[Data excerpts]

=== Section Start ===

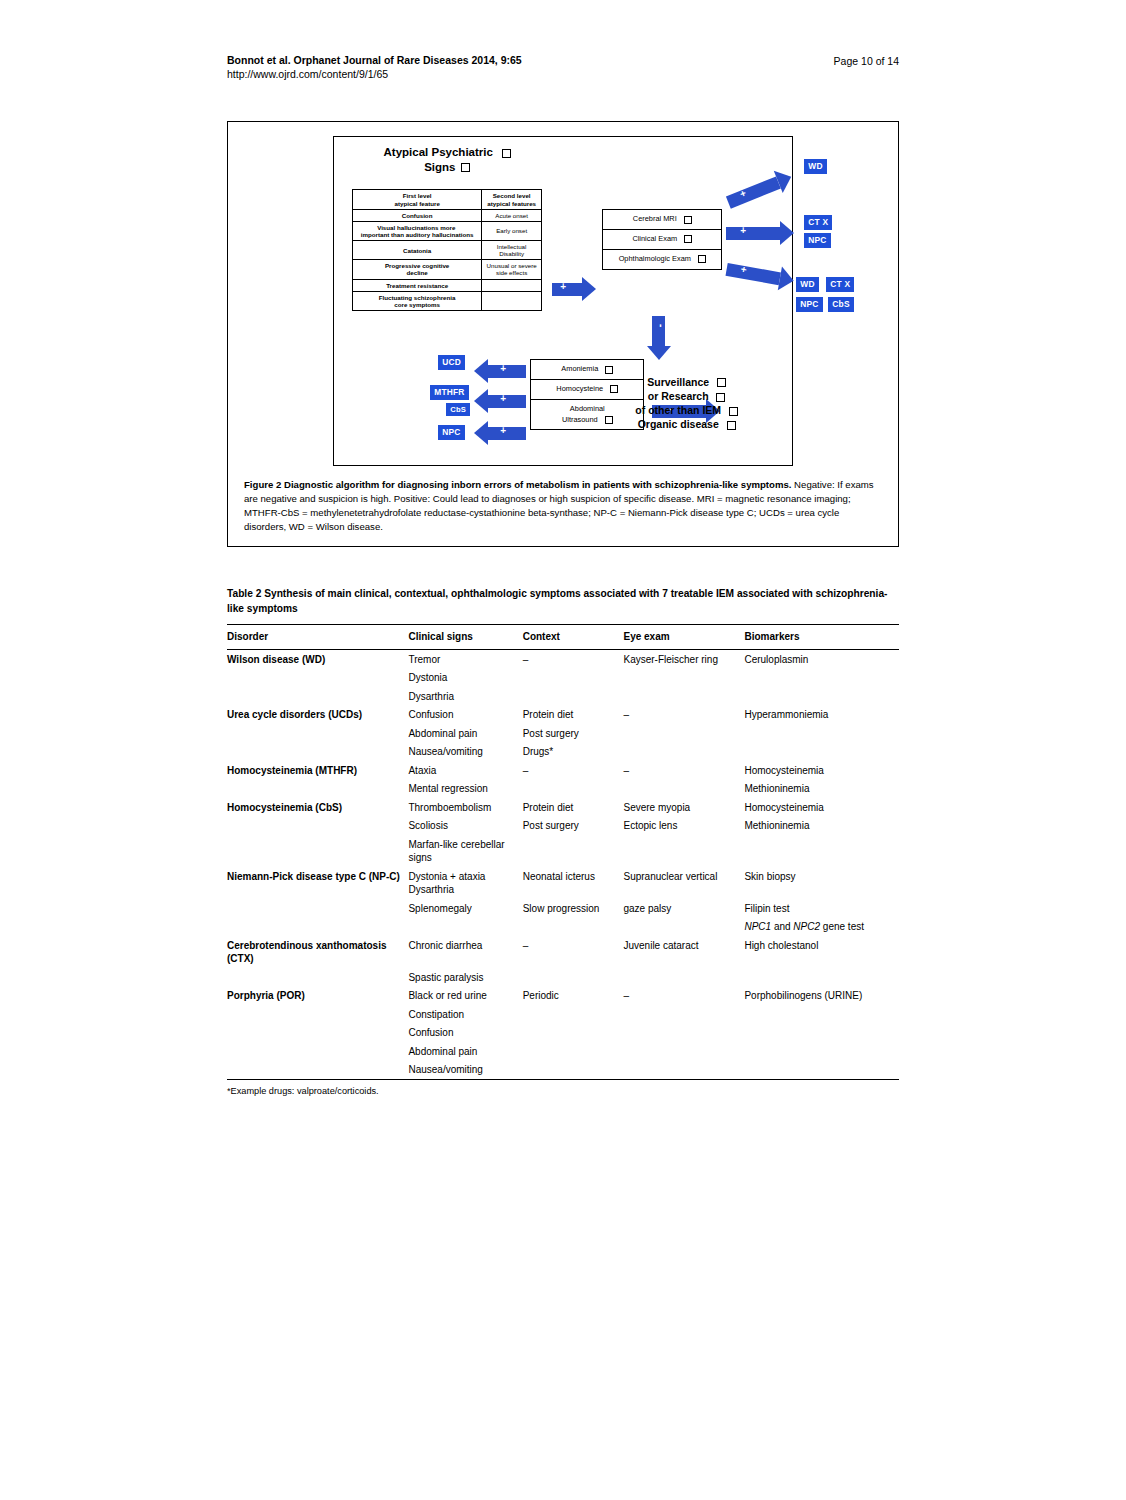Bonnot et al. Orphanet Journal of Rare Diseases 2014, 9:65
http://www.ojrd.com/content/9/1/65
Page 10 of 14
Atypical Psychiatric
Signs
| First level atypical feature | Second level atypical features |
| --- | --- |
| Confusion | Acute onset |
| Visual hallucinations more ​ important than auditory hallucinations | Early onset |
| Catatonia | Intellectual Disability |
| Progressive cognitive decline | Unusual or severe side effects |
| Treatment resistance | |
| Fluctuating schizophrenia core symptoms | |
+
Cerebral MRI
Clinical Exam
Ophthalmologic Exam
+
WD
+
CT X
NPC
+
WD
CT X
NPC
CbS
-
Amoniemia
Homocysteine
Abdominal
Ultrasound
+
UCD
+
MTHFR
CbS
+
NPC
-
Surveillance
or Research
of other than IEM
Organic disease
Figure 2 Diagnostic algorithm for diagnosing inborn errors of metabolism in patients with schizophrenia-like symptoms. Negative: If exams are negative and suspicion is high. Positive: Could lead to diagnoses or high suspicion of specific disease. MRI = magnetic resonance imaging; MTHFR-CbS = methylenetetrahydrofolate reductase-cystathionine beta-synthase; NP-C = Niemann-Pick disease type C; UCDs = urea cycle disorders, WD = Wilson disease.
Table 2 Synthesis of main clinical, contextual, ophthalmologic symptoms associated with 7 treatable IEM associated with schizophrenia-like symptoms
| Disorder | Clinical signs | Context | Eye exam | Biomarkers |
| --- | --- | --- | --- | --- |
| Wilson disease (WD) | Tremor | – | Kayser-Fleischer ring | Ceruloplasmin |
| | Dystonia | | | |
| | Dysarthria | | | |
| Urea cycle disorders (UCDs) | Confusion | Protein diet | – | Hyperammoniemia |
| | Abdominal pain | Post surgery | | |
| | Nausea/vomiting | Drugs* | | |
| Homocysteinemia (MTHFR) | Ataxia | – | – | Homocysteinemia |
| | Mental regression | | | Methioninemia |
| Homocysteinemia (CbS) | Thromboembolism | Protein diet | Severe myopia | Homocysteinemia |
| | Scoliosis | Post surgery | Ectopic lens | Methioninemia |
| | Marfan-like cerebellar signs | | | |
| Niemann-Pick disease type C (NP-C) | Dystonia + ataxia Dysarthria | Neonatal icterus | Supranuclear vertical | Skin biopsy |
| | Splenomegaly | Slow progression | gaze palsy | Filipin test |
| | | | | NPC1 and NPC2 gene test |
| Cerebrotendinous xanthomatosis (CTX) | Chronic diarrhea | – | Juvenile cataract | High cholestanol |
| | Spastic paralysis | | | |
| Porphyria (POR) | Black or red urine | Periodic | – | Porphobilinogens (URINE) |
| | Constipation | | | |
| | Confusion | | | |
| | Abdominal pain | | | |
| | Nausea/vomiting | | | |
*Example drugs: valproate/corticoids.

=== Section End ===

● WHAT YOU NEED TO DO
In the entries above, one line contains "of other than IEM" and another contains "Figure 2 Diagnostic". Reproduce exactly those two lines and the lines between them, nothing else.

● TASK RESULT
of other than IEM
Organic disease
Figure 2 Diagnostic algorithm for diagnosing inborn errors of metabolism in patients with schizophrenia-like symptoms. Negative: If exams are negative and suspicion is high. Positive: Could lead to diagnoses or high suspicion of specific disease. MRI = magnetic resonance imaging; MTHFR-CbS = methylenetetrahydrofolate reductase-cystathionine beta-synthase; NP-C = Niemann-Pick disease type C; UCDs = urea cycle disorders, WD = Wilson disease.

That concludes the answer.